Please render all of the records below as a Markdown table with two columns, Row and Text, giving each line a row number in order and skipping blank lines. Leave the pictures out of the answer.
##### ROWS
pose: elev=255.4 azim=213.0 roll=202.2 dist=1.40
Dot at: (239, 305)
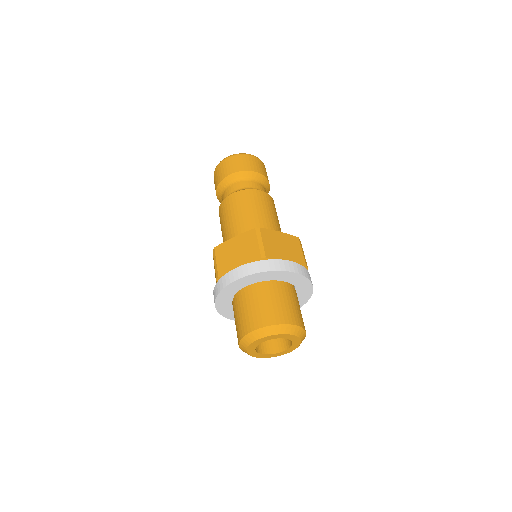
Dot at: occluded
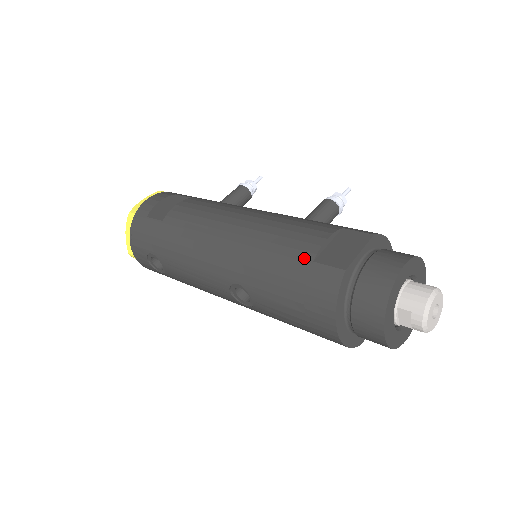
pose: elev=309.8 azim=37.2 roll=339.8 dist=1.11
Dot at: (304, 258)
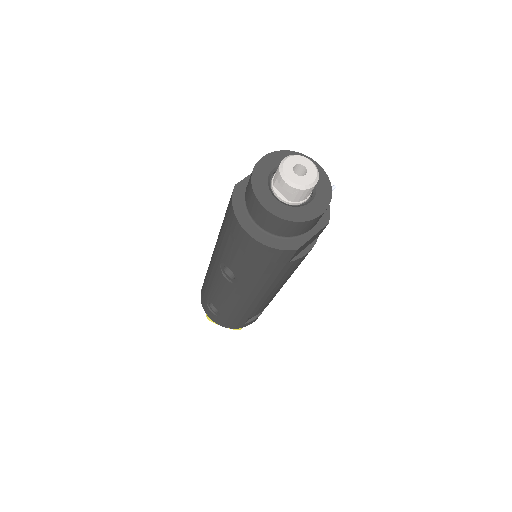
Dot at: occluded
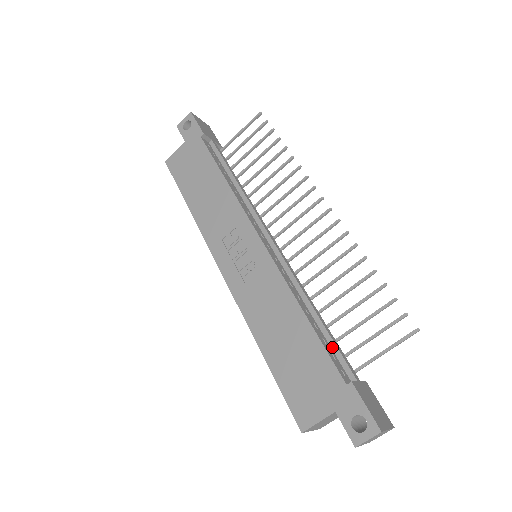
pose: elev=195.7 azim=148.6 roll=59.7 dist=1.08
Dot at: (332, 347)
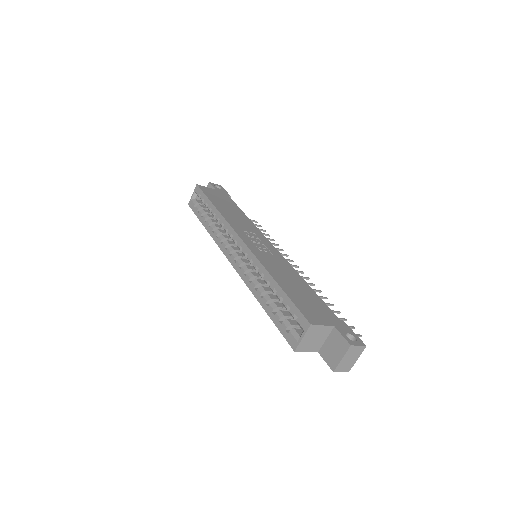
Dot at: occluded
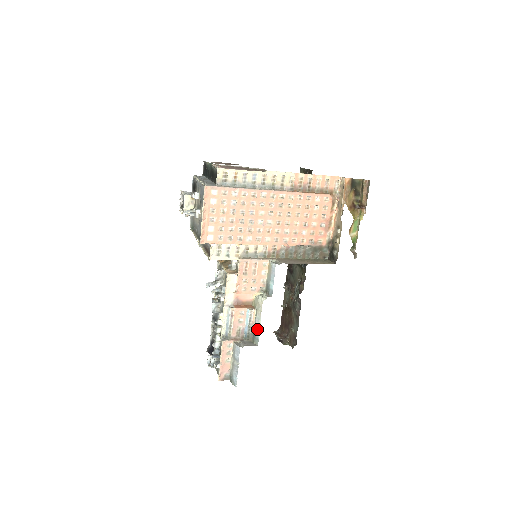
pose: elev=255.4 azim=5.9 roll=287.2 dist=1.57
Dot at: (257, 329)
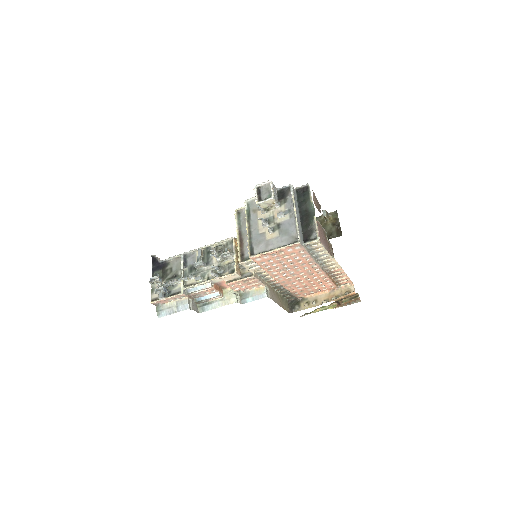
##########
● RESPONSE:
| Row | Text |
|---|---|
| 1 | pose: elev=255.4 azim=213.0 roll=202.2 dist=1.40 |
| 2 | Dot at: (239, 305) |
| 3 | Dot at: occluded |
| 4 | pose: elev=309.8 azim=37.2 roll=339.8 dist=1.11 |
| 5 | Dot at: (304, 258) |
| 6 | Dot at: occluded |
| 7 | pose: elev=195.7 azim=148.6 roll=59.7 dist=1.08 |
| 8 | Dot at: (332, 347) |
| 9 | Dot at: occluded |
| 10 | pose: elev=255.4 azim=5.9 roll=287.2 dist=1.57 |
| 11 | Dot at: (257, 329) |